# WHAT TO PRODUCE:
Copy exactly the lines of the records below, and only those lines, beginning with the line that contains "- Loading states" and ending with the line that contains "- ✅ **440 lines** of production-ready code".

# DATA LISTING:
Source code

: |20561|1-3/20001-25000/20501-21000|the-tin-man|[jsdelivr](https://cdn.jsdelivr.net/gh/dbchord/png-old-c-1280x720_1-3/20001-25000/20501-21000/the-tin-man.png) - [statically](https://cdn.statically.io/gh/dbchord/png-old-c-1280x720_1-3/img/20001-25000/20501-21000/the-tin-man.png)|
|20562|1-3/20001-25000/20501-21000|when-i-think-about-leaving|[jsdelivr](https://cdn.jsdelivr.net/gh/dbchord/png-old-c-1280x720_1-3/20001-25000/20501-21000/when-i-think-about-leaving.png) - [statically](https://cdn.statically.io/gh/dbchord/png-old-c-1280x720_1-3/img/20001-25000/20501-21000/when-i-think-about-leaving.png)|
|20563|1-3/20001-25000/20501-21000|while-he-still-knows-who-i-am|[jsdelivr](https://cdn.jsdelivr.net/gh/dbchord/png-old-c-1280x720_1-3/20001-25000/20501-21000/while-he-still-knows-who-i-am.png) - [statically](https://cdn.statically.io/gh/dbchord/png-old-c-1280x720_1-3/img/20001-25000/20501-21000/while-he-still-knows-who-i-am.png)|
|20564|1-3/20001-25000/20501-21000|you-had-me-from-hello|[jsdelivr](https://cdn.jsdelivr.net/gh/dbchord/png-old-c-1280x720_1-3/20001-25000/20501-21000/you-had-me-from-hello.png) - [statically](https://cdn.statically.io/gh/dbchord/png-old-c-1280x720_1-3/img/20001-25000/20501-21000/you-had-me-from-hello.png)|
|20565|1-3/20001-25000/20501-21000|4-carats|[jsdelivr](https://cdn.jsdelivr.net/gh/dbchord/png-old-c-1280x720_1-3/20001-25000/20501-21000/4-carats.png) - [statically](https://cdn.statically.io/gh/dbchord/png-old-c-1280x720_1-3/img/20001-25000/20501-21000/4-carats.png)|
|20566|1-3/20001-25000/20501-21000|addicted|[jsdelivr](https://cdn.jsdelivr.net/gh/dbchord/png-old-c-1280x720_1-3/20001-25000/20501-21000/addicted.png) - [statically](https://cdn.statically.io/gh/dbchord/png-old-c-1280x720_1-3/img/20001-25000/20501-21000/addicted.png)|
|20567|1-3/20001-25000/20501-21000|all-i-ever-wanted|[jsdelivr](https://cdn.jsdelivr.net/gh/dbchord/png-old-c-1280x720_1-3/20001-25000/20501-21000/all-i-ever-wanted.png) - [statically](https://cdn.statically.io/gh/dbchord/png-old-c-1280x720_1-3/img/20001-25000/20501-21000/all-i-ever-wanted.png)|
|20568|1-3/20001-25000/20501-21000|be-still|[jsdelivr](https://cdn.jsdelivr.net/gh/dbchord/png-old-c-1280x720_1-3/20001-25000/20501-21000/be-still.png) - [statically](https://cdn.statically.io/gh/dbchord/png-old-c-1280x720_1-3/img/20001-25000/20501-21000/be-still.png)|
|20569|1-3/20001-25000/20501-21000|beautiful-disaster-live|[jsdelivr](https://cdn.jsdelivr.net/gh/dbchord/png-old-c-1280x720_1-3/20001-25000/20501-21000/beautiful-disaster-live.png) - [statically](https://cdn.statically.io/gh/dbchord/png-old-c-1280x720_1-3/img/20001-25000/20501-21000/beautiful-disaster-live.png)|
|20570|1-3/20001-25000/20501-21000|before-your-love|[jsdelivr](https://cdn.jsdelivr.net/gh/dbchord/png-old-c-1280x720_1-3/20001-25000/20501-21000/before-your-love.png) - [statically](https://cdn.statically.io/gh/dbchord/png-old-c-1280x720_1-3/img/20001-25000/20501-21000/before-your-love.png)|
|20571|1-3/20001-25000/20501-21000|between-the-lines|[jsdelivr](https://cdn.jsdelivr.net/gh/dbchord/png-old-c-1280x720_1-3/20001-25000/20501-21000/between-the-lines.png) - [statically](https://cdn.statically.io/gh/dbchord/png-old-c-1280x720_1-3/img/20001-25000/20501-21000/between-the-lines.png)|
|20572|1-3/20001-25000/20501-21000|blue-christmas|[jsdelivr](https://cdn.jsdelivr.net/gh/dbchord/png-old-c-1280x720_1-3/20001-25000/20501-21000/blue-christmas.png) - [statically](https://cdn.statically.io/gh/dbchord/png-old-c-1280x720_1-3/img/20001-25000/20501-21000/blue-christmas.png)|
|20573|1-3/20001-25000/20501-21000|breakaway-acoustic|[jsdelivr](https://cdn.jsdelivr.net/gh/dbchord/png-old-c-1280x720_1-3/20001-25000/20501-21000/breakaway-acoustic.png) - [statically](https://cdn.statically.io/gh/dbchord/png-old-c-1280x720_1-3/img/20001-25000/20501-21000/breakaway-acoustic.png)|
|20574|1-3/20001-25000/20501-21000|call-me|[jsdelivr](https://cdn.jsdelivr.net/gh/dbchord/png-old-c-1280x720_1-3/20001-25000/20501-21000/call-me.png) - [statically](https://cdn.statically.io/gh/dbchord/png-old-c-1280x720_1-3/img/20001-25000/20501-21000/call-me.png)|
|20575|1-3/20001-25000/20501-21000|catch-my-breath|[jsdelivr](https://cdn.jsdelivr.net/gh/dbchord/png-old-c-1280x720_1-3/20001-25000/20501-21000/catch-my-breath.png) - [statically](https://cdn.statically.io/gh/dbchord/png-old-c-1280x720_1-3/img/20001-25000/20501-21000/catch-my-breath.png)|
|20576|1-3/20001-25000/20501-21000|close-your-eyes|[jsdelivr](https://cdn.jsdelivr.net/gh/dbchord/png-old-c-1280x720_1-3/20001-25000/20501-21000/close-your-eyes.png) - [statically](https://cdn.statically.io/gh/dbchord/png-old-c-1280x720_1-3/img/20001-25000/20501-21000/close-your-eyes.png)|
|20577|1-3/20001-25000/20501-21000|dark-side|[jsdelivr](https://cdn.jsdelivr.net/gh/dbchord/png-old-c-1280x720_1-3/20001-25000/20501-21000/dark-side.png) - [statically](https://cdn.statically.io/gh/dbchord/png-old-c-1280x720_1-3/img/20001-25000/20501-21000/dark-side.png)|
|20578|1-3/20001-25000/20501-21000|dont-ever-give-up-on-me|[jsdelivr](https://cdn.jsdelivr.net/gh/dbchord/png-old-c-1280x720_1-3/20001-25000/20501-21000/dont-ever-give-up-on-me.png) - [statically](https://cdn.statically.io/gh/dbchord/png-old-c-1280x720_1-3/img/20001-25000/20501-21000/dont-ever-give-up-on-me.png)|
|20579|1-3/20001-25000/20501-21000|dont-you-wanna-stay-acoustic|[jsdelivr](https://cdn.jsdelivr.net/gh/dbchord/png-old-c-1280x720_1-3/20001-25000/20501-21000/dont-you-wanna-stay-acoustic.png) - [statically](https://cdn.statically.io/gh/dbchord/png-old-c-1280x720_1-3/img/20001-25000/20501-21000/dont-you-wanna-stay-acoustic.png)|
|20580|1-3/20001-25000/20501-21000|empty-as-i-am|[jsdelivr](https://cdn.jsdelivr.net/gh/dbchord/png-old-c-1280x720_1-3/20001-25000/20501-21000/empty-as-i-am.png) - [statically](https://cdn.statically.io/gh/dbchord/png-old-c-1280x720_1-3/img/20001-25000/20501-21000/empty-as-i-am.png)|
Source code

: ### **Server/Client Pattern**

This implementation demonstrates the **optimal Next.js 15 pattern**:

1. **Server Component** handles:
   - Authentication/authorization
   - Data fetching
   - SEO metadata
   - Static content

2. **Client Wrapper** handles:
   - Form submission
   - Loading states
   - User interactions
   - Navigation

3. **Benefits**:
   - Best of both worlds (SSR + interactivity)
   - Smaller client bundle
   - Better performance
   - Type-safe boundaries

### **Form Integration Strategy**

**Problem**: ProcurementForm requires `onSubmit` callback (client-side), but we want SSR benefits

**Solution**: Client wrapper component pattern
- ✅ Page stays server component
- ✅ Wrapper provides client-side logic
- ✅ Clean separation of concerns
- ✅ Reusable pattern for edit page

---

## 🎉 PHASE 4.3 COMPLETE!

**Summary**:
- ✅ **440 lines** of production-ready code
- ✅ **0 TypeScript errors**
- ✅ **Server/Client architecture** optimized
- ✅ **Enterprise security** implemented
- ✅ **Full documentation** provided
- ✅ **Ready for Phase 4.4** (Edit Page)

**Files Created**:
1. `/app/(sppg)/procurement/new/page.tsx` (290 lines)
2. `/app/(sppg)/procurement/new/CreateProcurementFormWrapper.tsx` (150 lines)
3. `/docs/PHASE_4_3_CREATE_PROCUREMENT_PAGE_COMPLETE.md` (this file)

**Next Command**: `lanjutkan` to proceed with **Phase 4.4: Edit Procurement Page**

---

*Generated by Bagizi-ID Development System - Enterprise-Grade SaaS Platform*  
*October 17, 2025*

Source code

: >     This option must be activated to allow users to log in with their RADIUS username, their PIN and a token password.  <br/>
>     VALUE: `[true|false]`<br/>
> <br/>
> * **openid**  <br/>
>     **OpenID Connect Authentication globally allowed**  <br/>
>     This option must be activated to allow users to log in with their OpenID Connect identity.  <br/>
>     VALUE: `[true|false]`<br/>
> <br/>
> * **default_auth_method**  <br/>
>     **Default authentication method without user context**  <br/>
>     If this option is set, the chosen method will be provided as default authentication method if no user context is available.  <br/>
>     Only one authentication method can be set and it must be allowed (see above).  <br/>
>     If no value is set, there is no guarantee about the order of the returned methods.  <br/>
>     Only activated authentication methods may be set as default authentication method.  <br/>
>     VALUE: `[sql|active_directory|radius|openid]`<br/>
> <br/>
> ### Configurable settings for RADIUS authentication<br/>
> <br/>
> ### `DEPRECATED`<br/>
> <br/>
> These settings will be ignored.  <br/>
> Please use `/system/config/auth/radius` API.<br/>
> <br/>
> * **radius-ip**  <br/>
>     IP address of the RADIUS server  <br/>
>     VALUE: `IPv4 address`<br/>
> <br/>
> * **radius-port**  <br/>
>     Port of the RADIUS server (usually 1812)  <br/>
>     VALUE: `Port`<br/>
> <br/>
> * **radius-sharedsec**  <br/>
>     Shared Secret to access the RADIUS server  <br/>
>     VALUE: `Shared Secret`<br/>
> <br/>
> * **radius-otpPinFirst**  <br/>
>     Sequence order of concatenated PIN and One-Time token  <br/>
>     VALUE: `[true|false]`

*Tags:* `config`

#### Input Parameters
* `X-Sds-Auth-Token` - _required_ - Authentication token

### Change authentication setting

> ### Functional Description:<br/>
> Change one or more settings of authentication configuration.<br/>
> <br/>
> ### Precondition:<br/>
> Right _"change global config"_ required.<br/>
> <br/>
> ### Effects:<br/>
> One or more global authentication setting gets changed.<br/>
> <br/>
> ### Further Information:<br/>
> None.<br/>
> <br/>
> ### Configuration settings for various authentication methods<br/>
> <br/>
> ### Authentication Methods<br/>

# YOUR RESPONSE:
   - Loading states
   - User interactions
   - Navigation

3. **Benefits**:
   - Best of both worlds (SSR + interactivity)
   - Smaller client bundle
   - Better performance
   - Type-safe boundaries

### **Form Integration Strategy**

**Problem**: ProcurementForm requires `onSubmit` callback (client-side), but we want SSR benefits

**Solution**: Client wrapper component pattern
- ✅ Page stays server component
- ✅ Wrapper provides client-side logic
- ✅ Clean separation of concerns
- ✅ Reusable pattern for edit page

---

## 🎉 PHASE 4.3 COMPLETE!

**Summary**:
- ✅ **440 lines** of production-ready code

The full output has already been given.